Estrons / Mellt
The Globe, Cardiff, Thurs 6 Dec
****
Straight outta Aberystwyth, Mellt have been the beneficiaries of backing from Horizons/Gorwelion, the BBC Cymru/Arts Council Wales partnership to promote new music in the country, and arrive with the endorsement of Clwb Ifor Bach, who picked them to play alongside Buzzard Buzzard Buzzard at the venue’s first ever showcase gig in London last month. They also claimed the Welsh Language Album of the Year award for debut Mae’n Hawdd Pan Ti’n Ifanc. It’s not hard to see why.
Mellt shift between styles as easily and dextrously as vocalists Glyn Rhys-James and Ellis Walker switch between Welsh and English, strong melodies binding everything together. Drummer Jacob Hodges holds his sticks halfway down, as though he’s been rudely interrupted midway through his chow mein and forced to improvise. The main takeaway from their set? That we can expect to hear a lot more of them in the next few months and years.
‘Estrons’ translates as ‘strangers’ or ‘misfits’, apparently, but in the company of each other and tonight’s full house, the headliners are neither. On the contrary, the intimate familiarity between members that comes with time spent together on the road has whetted the material from their first LP You Say I’m Too Much, I Say You’re Not Enough to a sharp point, while the boisterous and partisan crowd welcome them back from a nationwide tour as hometown heroes.
Musically, Estrons aren’t ripping anything up and starting again; indeed, truth be told, there’s something a little sanitised and safe about their hook-heavy take on punk. Nevertheless, they’re clearly as energised by the occasion as their audience and, in vocalist Tali Källström, possess a wild/trump card who functions as a strong focal point and who supplies the sort of pithy, smart lyrics that sound as good shouted out en masse as they look emblazoned across T-shirts – the chorus to debut single Make A Man being a case in point. Knocking over pints on stage and snapping the strap of her dress, she’s a force of nature, the element of unpredictability they need.

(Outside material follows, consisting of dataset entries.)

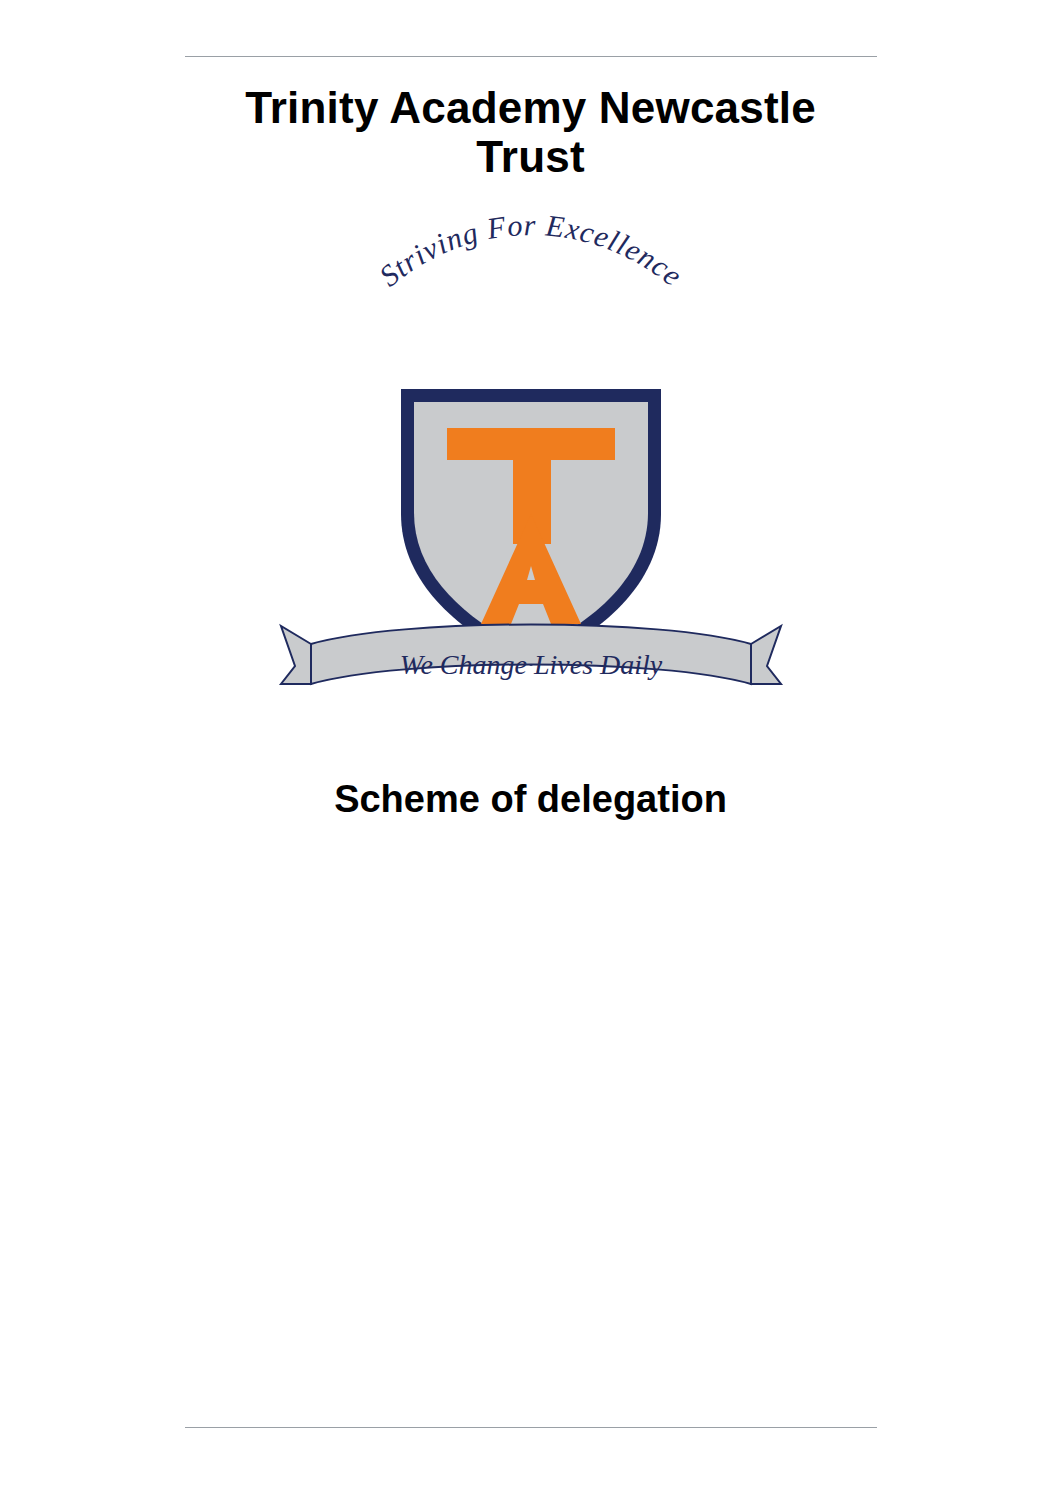Trinity Academy Newcastle
Trust
Striving For Excellence We Change Lives Daily
Scheme of delegation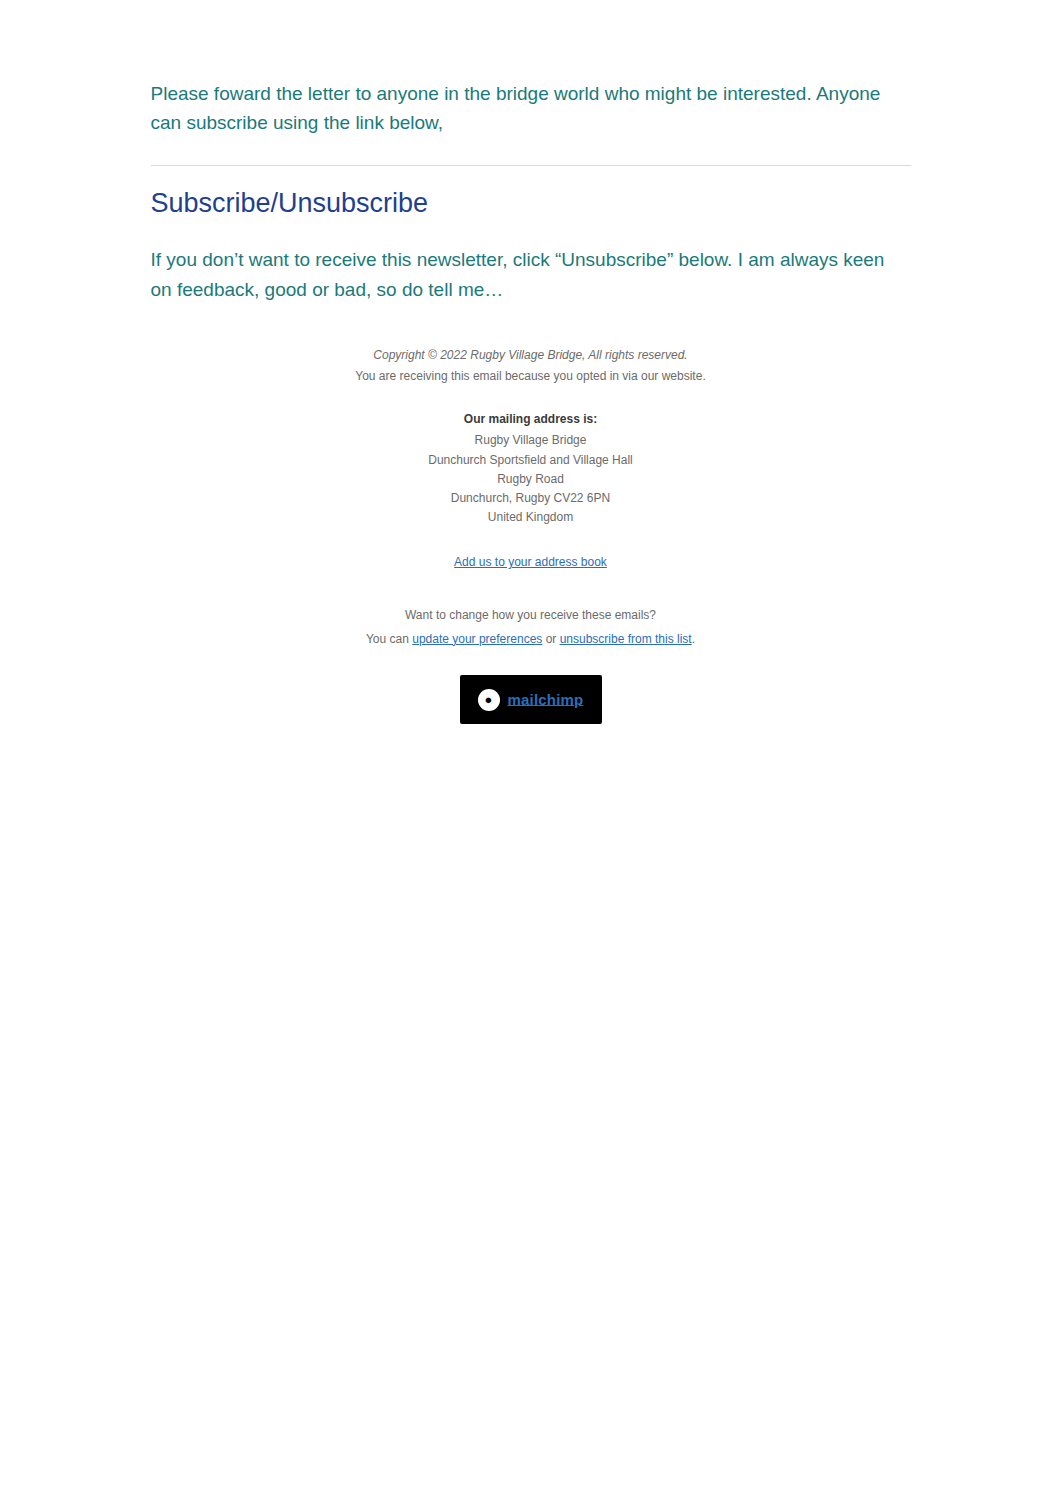Please foward the letter to anyone in the bridge world who might be interested. Anyone can subscribe using the link below,
Subscribe/Unsubscribe
If you don’t want to receive this newsletter, click “Unsubscribe” below. I am always keen on feedback, good or bad, so do tell me…
Copyright © 2022 Rugby Village Bridge, All rights reserved.
You are receiving this email because you opted in via our website.
Our mailing address is:
Rugby Village Bridge
Dunchurch Sportsfield and Village Hall
Rugby Road
Dunchurch, Rugby CV22 6PN
United Kingdom
Add us to your address book
Want to change how you receive these emails?
You can update your preferences or unsubscribe from this list.
●mailchimp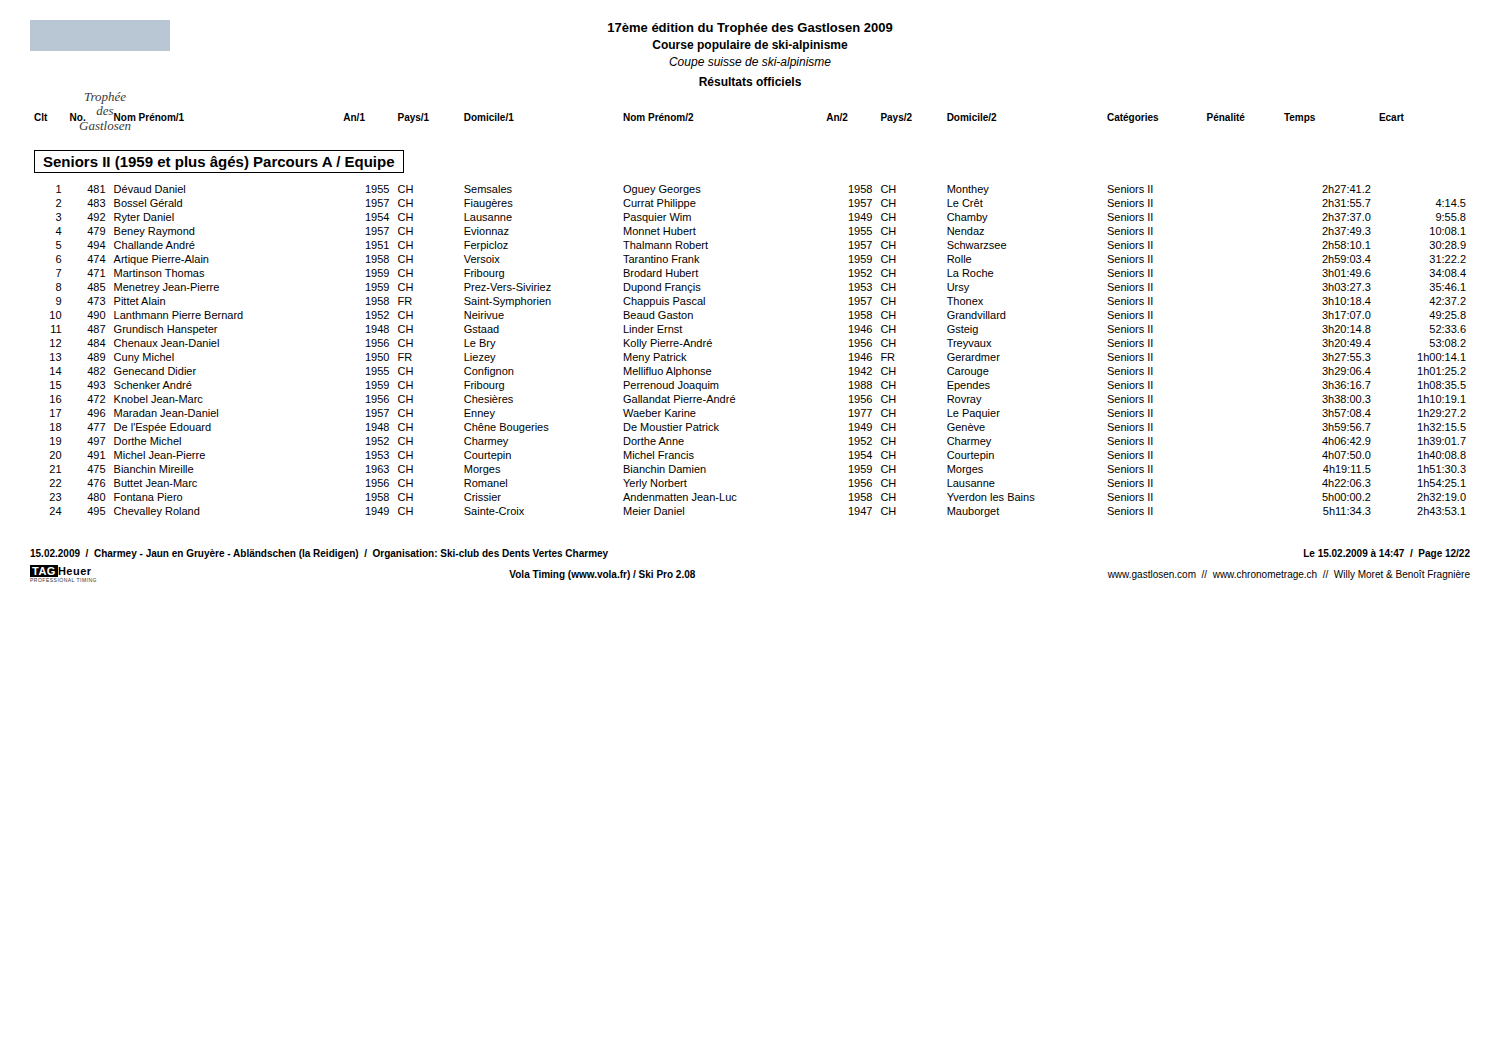Trophée
des
Gastlosen
17ème édition du Trophée des Gastlosen 2009
Course populaire de ski-alpinisme
Coupe suisse de ski-alpinisme
Résultats officiels
| Clt | No. | Nom Prénom/1 | An/1 | Pays/1 | Domicile/1 | Nom Prénom/2 | An/2 | Pays/2 | Domicile/2 | Catégories | Pénalité | Temps | Ecart |
| --- | --- | --- | --- | --- | --- | --- | --- | --- | --- | --- | --- | --- | --- |
| Seniors II (1959 et plus âgés) Parcours A / Equipe |
| 1 | 481 | Dévaud Daniel | 1955 | CH | Semsales | Oguey Georges | 1958 | CH | Monthey | Seniors II | | 2h27:41.2 | |
| 2 | 483 | Bossel Gérald | 1957 | CH | Fiaugères | Currat Philippe | 1957 | CH | Le Crêt | Seniors II | | 2h31:55.7 | 4:14.5 |
| 3 | 492 | Ryter Daniel | 1954 | CH | Lausanne | Pasquier Wim | 1949 | CH | Chamby | Seniors II | | 2h37:37.0 | 9:55.8 |
| 4 | 479 | Beney Raymond | 1957 | CH | Evionnaz | Monnet Hubert | 1955 | CH | Nendaz | Seniors II | | 2h37:49.3 | 10:08.1 |
| 5 | 494 | Challande André | 1951 | CH | Ferpicloz | Thalmann Robert | 1957 | CH | Schwarzsee | Seniors II | | 2h58:10.1 | 30:28.9 |
| 6 | 474 | Artique Pierre-Alain | 1958 | CH | Versoix | Tarantino Frank | 1959 | CH | Rolle | Seniors II | | 2h59:03.4 | 31:22.2 |
| 7 | 471 | Martinson Thomas | 1959 | CH | Fribourg | Brodard Hubert | 1952 | CH | La Roche | Seniors II | | 3h01:49.6 | 34:08.4 |
| 8 | 485 | Menetrey Jean-Pierre | 1959 | CH | Prez-Vers-Siviriez | Dupond Françis | 1953 | CH | Ursy | Seniors II | | 3h03:27.3 | 35:46.1 |
| 9 | 473 | Pittet Alain | 1958 | FR | Saint-Symphorien | Chappuis Pascal | 1957 | CH | Thonex | Seniors II | | 3h10:18.4 | 42:37.2 |
| 10 | 490 | Lanthmann Pierre Bernard | 1952 | CH | Neirivue | Beaud Gaston | 1958 | CH | Grandvillard | Seniors II | | 3h17:07.0 | 49:25.8 |
| 11 | 487 | Grundisch Hanspeter | 1948 | CH | Gstaad | Linder Ernst | 1946 | CH | Gsteig | Seniors II | | 3h20:14.8 | 52:33.6 |
| 12 | 484 | Chenaux Jean-Daniel | 1956 | CH | Le Bry | Kolly Pierre-André | 1956 | CH | Treyvaux | Seniors II | | 3h20:49.4 | 53:08.2 |
| 13 | 489 | Cuny Michel | 1950 | FR | Liezey | Meny Patrick | 1946 | FR | Gerardmer | Seniors II | | 3h27:55.3 | 1h00:14.1 |
| 14 | 482 | Genecand Didier | 1955 | CH | Confignon | Mellifluo Alphonse | 1942 | CH | Carouge | Seniors II | | 3h29:06.4 | 1h01:25.2 |
| 15 | 493 | Schenker André | 1959 | CH | Fribourg | Perrenoud Joaquim | 1988 | CH | Ependes | Seniors II | | 3h36:16.7 | 1h08:35.5 |
| 16 | 472 | Knobel Jean-Marc | 1956 | CH | Chesières | Gallandat Pierre-André | 1956 | CH | Rovray | Seniors II | | 3h38:00.3 | 1h10:19.1 |
| 17 | 496 | Maradan Jean-Daniel | 1957 | CH | Enney | Waeber Karine | 1977 | CH | Le Paquier | Seniors II | | 3h57:08.4 | 1h29:27.2 |
| 18 | 477 | De l'Espée Edouard | 1948 | CH | Chêne Bougeries | De Moustier Patrick | 1949 | CH | Genève | Seniors II | | 3h59:56.7 | 1h32:15.5 |
| 19 | 497 | Dorthe Michel | 1952 | CH | Charmey | Dorthe Anne | 1952 | CH | Charmey | Seniors II | | 4h06:42.9 | 1h39:01.7 |
| 20 | 491 | Michel Jean-Pierre | 1953 | CH | Courtepin | Michel Francis | 1954 | CH | Courtepin | Seniors II | | 4h07:50.0 | 1h40:08.8 |
| 21 | 475 | Bianchin Mireille | 1963 | CH | Morges | Bianchin Damien | 1959 | CH | Morges | Seniors II | | 4h19:11.5 | 1h51:30.3 |
| 22 | 476 | Buttet Jean-Marc | 1956 | CH | Romanel | Yerly Norbert | 1956 | CH | Lausanne | Seniors II | | 4h22:06.3 | 1h54:25.1 |
| 23 | 480 | Fontana Piero | 1958 | CH | Crissier | Andenmatten Jean-Luc | 1958 | CH | Yverdon les Bains | Seniors II | | 5h00:00.2 | 2h32:19.0 |
| 24 | 495 | Chevalley Roland | 1949 | CH | Sainte-Croix | Meier Daniel | 1947 | CH | Mauborget | Seniors II | | 5h11:34.3 | 2h43:53.1 |
15.02.2009 / Charmey - Jaun en Gruyère - Abländschen (la Reidigen) / Organisation: Ski-club des Dents Vertes Charmey
Le 15.02.2009 à 14:47 / Page 12/22
TAGHeuer PROFESSIONAL TIMING
Vola Timing (www.vola.fr) / Ski Pro 2.08
www.gastlosen.com // www.chronometrage.ch // Willy Moret & Benoît Fragnière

Footage of tonight’s show, she tells us, will be used for the video for Strangers – a track that, together with Cameras, creates a temporary lull. But the appearance of a second bassist helps to crank up the tempo, volume and atmosphere once more, and the night comes to a close with Källström launching herself out onto the heads of the crowd and guitarist Rhodri Daniel perched on the speaker stack, master of all he surveys – loyal subjects and new converts alike.